Kisah Muzah, atau Mu'adh ibn Jabal, adalah pengingat yang kuat bagi umat Islam di setiap zaman tentang pentingnya ilmu, akhlak, dan dedikasi dalam melayani agama Allah. Di tengah hiruk pikuk kehidupan modern yang penuh dengan tantangan dan kompleksitas, teladan Muzah menawarkan peta jalan yang jelas bagi setiap Muslim yang ingin menjalani hidup yang bermakna dan bermanfaat.
Kita perlu meneladani semangatnya dalam mencari ilmu tanpa henti, kemampuannya dalam memahami dan menerapkan syariat dengan bijaksana, integritasnya dalam beramal, dan keikhlasannya dalam berdakwah. Muzah mengajarkan kita bahwa kekayaan sejati bukanlah harta atau jabatan, melainkan ilmu yang bermanfaat dan amal shalih yang tulus.

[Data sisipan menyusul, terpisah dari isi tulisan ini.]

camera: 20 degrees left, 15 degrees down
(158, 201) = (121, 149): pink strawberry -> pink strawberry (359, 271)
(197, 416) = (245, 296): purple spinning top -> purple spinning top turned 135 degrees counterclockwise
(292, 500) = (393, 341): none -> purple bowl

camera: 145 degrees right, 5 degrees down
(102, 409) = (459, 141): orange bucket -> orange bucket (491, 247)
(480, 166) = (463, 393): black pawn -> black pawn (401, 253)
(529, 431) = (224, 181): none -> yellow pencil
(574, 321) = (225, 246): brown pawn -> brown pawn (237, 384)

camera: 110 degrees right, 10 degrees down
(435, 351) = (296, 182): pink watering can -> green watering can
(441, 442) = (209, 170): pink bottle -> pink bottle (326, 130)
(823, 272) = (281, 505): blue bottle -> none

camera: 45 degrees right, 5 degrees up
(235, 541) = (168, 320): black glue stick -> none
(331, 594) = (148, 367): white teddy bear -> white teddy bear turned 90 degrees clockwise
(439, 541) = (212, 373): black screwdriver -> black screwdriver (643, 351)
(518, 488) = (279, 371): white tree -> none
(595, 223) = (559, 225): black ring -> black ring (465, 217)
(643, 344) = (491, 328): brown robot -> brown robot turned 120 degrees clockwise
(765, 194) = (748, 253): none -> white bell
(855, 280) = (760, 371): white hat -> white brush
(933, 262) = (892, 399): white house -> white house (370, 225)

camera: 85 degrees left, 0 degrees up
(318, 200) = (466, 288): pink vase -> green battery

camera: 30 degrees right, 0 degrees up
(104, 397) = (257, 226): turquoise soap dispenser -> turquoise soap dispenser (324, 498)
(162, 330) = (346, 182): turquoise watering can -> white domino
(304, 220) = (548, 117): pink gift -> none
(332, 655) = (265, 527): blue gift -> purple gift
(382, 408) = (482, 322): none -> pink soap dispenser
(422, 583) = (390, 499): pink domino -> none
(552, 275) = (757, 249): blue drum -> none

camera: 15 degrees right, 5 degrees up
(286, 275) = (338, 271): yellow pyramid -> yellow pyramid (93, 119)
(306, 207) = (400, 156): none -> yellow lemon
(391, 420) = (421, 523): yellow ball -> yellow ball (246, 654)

Semoga dengan mempelajari dan merenungi kembali kehidupan Muzah, kita dapat mengambil inspirasi untuk menjadi pribadi yang lebih baik, lebih berilmu, lebih berakhlak, dan lebih giat dalam menyebarkan kebaikan di tengah masyarakat. Biarlah cahaya ilmu dan hikmah yang dipancarkan oleh Muzah terus menerangi jalan kita menuju keridhaan Ilahi.
Ia adalah bintang di antara bintang-bintang Sahabat, sebuah lentera penerang yang sinarnya tak pernah pudar, memberikan bimbingan kepada mereka yang tersesat dan menguatkan hati mereka yang beriman. Kisahnya akan terus diceritakan, ilmunya terus diajarkan, dan warisannya akan terus hidup, insya Allah, hingga akhir zaman.
Semoga Allah merahmatinya dan menempatkannya di antara para Nabi, shiddiqin, syuhada, dan shalihin. Amin.